After recounting the basic facts of the case, Fuhrman explains how he became interested in the Moxley murder (through author Dominick Dunne and an explosive leaked document), and the hostility and obstruction he met in Greenwich, from police and residents, when he arrived there to begin his research. At the end of his story he hands an incredibly scathing indictment to Greenwich's police department and civic leaders and the residents of Belle Haven.

This isn't mere payback, either. By the time he delivers his kick to their collective pants he's spent the better part of four hundred pages bending them over with well-researched facts and intelligence, and by shining a harsh light on their character and actions. He even demonstrates that the Greenwich Police Department failed to learn from the mistakes of the Moxley debacle and repeated all of these mistakes in a homicide investigation several years later.

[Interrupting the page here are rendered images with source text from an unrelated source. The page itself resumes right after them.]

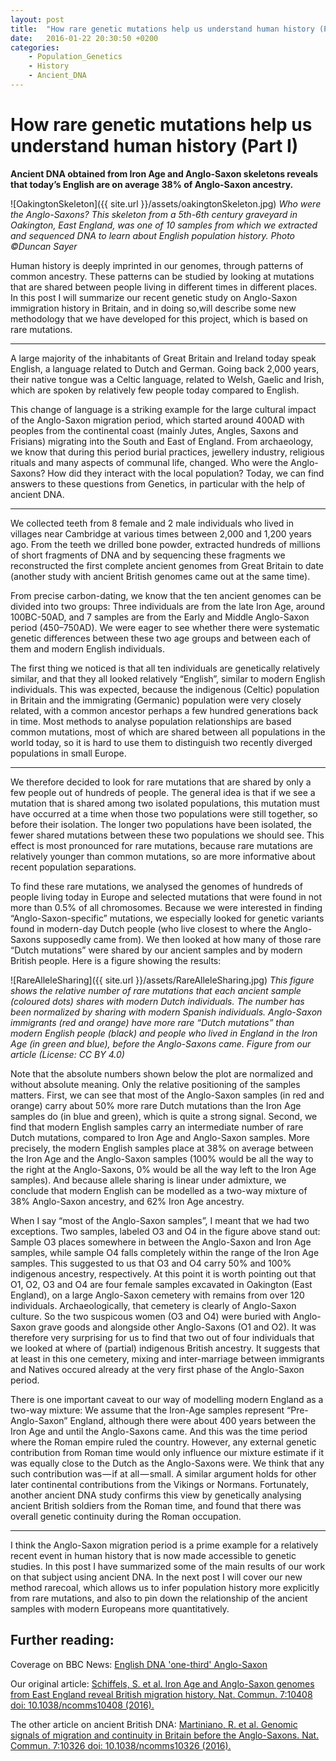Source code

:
 ```yaml
---
layout: post
title:  "How rare genetic mutations help us understand human history (Part I)"
date:   2016-01-22 20:30:50 +0200
categories:
    - Population_Genetics
    - History
    - Ancient_DNA
---
```


# How rare genetic mutations help us understand human history (Part I)

**Ancient DNA obtained from Iron Age and Anglo-Saxon skeletons reveals that today’s English are on average 38% of Anglo-Saxon ancestry.**

![OakingtonSkeleton]({{ site.url }}/assets/oakingtonSkeleton.jpg)
*Who were the Anglo-Saxons? This skeleton from a 5th-6th century graveyard in Oakington, East England, was one of 10 samples from which we extracted and sequenced DNA to learn about English population history. Photo ©Duncan Sayer*

Human history is deeply imprinted in our genomes, through patterns of common ancestry. These patterns can be studied by looking at mutations that are shared between people living in different times in different places. In this post I will summarize our recent genetic study on Anglo-Saxon immigration history in Britain, and in doing so,will describe some new methodology that we have developed for this project, which is based on rare mutations.

* * *

A large majority of the inhabitants of Great Britain and Ireland today speak English, a language related to Dutch and German. Going back 2,000 years, their native tongue was a Celtic language, related to Welsh, Gaelic and Irish, which are spoken by relatively few people today compared to English.

This change of language is a striking example for the large cultural impact of the Anglo-Saxon migration period, which started around 400AD with peoples from the continental coast (mainly Jutes, Angles, Saxons and Frisians) migrating into the South and East of England. From archaeology, we know that during this period burial practices, jewellery industry, religious rituals and many aspects of communal life, changed.
Who were the Anglo-Saxons? How did they interact with the local population? Today, we can find answers to these questions from Genetics, in particular with the help of ancient DNA.

* * *

We collected teeth from 8 female and 2 male individuals who lived in villages near Cambridge at various times between 2,000 and 1,200 years ago. From the teeth we drilled bone powder, extracted hundreds of millions of short fragments of DNA and by sequencing these fragments we reconstructed the first complete ancient genomes from Great Britain to date (another study with ancient British genomes came out at the same time).

From precise carbon-dating, we know that the ten ancient genomes can be divided into two groups: Three individuals are from the late Iron Age, around 100BC-50AD, and 7 samples are from the Early and Middle Anglo-Saxon period (450–750AD). We were eager to see whether there were systematic genetic differences between these two age groups and between each of them and modern English individuals.

The first thing we noticed is that all ten individuals are genetically relatively similar, and that they all looked relatively “English”, similar to modern English individuals. This was expected, because the indigenous (Celtic) population in Britain and the immigrating (Germanic) population were very closely related, with a common ancestor perhaps a few hundred generations back in time. Most methods to analyse population relationships are based common mutations, most of which are shared between all populations in the world today, so it is hard to use them to distinguish two recently diverged populations in small Europe.

* * *

We therefore decided to look for rare mutations that are shared by only a few people out of hundreds of people. The general idea is that if we see a mutation that is shared among two isolated populations, this mutation must have occurred at a time when those two populations were still together, so before their isolation. The longer two populations have been isolated, the fewer shared mutations between these two populations we should see. This effect is most pronounced for rare mutations, because rare mutations are relatively younger than common mutations, so are more informative about recent population separations.

To find these rare mutations, we analysed the genomes of hundreds of people living today in Europe and selected mutations that were found in not more than 0.5% of all chromosomes. Because we were interested in finding “Anglo-Saxon-specific” mutations, we especially looked for genetic variants found in modern-day Dutch people (who live closest to where the Anglo-Saxons supposedly came from). We then looked at how many of those rare “Dutch mutations” were shared by our ancient samples and by modern British people. Here is a figure showing the results:

![RareAlleleSharing]({{ site.url }}/assets/RareAlleleSharing.jpg)
*This figure shows the relative number of rare mutations that each ancient sample (coloured dots) shares with modern Dutch individuals. The number has been normalized by sharing with modern Spanish individuals. Anglo-Saxon immigrants (red and orange) have more rare “Dutch mutations” than modern English people (black) and people who lived in England in the Iron Age (in green and blue), before the Anglo-Saxons came. Figure from our article (License: CC BY 4.0)*

Note that the absolute numbers shown below the plot are normalized and without absolute meaning. Only the relative positioning of the samples matters. First, we can see that most of the Anglo-Saxon samples (in red and orange) carry about 50% more rare Dutch mutations than the Iron Age samples do (in blue and green), which is quite a strong signal. Second, we find that modern English samples carry an intermediate number of rare Dutch mutations, compared to Iron Age and Anglo-Saxon samples. More precisely, the modern English samples place at 38% on average between the Iron Age and the Anglo-Saxon samples (100% would be all the way to the right at the Anglo-Saxons, 0% would be all the way left to the Iron Age samples). And because allele sharing is linear under admixture, we conclude that modern English can be modelled as a two-way mixture of 38% Anglo-Saxon ancestry, and 62% Iron Age ancestry.

When I say “most of the Anglo-Saxon samples”, I meant that we had two exceptions. Two samples, labeled O3 and O4 in the figure above stand out: Sample O3 places somewhere in between the Anglo-Saxon and Iron Age samples, while sample O4 falls completely within the range of the Iron Age samples. This suggested to us that O3 and O4 carry 50% and 100% indigenous ancestry, respectively.
At this point it is worth pointing out that O1, O2, O3 and O4 are four female samples excavated in Oakington (East England), on a large Anglo-Saxon cemetery with remains from over 120 individuals. Archaeologically, that cemetery is clearly of Anglo-Saxon culture. So the two suspicous women (O3 and O4) were buried with Anglo-Saxon grave goods and alongside other Anglo-Saxons (O1 and O2). It was therefore very surprising for us to find that two out of four individuals that we looked at where of (partial) indigenous British ancestry. It suggests that at least in this one cemetery, mixing and inter-marriage between immigrants and Natives occured already at the very first phase of the Anglo-Saxon period.

There is one important caveat to our way of modelling modern England as a two-way mixture: We assume that the Iron-Age samples represent “Pre-Anglo-Saxon” England, although there were about 400 years between the Iron Age and until the Anglo-Saxons came. And this was the time period where the Roman empire ruled the country. However, any external genetic contribution from Roman time would only influence our mixture estimate if it was equally close to the Dutch as the Anglo-Saxons were. We think that any such contribution was — if at all — small. A similar argument holds for other later continental contributions from the Vikings or Normans. Fortunately, another ancient DNA study confirms this view by genetically analysing ancient British soldiers from the Roman time, and found that there was overall genetic continuity during the Roman occupation.

* * *

I think the Anglo-Saxon migration period is a prime example for a relatively recent event in human history that is now made accessible to genetic studies. In this post I have summarized some of the main results of our work on that subject using ancient DNA. In the next post I will cover our new method rarecoal, which allows us to infer population history more explicitly from rare mutations, and also to pin down the relationship of the ancient samples with modern Europeans more quantitatively.


## Further reading:

Coverage on BBC News: [English DNA 'one-third' Anglo-Saxon](http://www.bbc.com/news/science-environment-35344663)

Our original article: [Schiffels, S. et al. Iron Age and Anglo-Saxon genomes from East England reveal British migration history. Nat. Commun. 7:10408 doi: 10.1038/ncomms10408 (2016).](http://www.nature.com/ncomms/2016/160119/ncomms10408/full/ncomms10408.html)

The other article on ancient British DNA: [Martiniano, R. et al. Genomic signals of migration and continuity in Britain before the Anglo-Saxons. Nat. Commun. 7:10326 doi: 10.1038/ncomms10326 (2016).](http://www.nature.com/ncomms/2016/160119/ncomms10326/full/ncomms10326.html)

In examining the failures of a police department and the community that should have supported it, Fuhrman offers these stirring words: "Corruption comes in many forms. Sometimes it is a payoff. Other times it is simply fear, laziness, selfishness. Everybody has his reasons for not solving the Moxley case, or not helping those who could have. There are always reasons not to do something, and cowards will turn these reasons into excuses. One of the worst forms of cowardice is silence."

Fuhrman identifies his suspect and lays out his case. A month after this book was published (there's a new afterword by Fuhrman) the wheels finally began to turn in Connecticut, leading to the conviction of Martha Moxley's killer a quarter of a century after the last blow was landed.

A great read, but much more than simply that. Well done, Mr. Fuhrman, and may all of the Moxleys- especially Martha- finally find peace.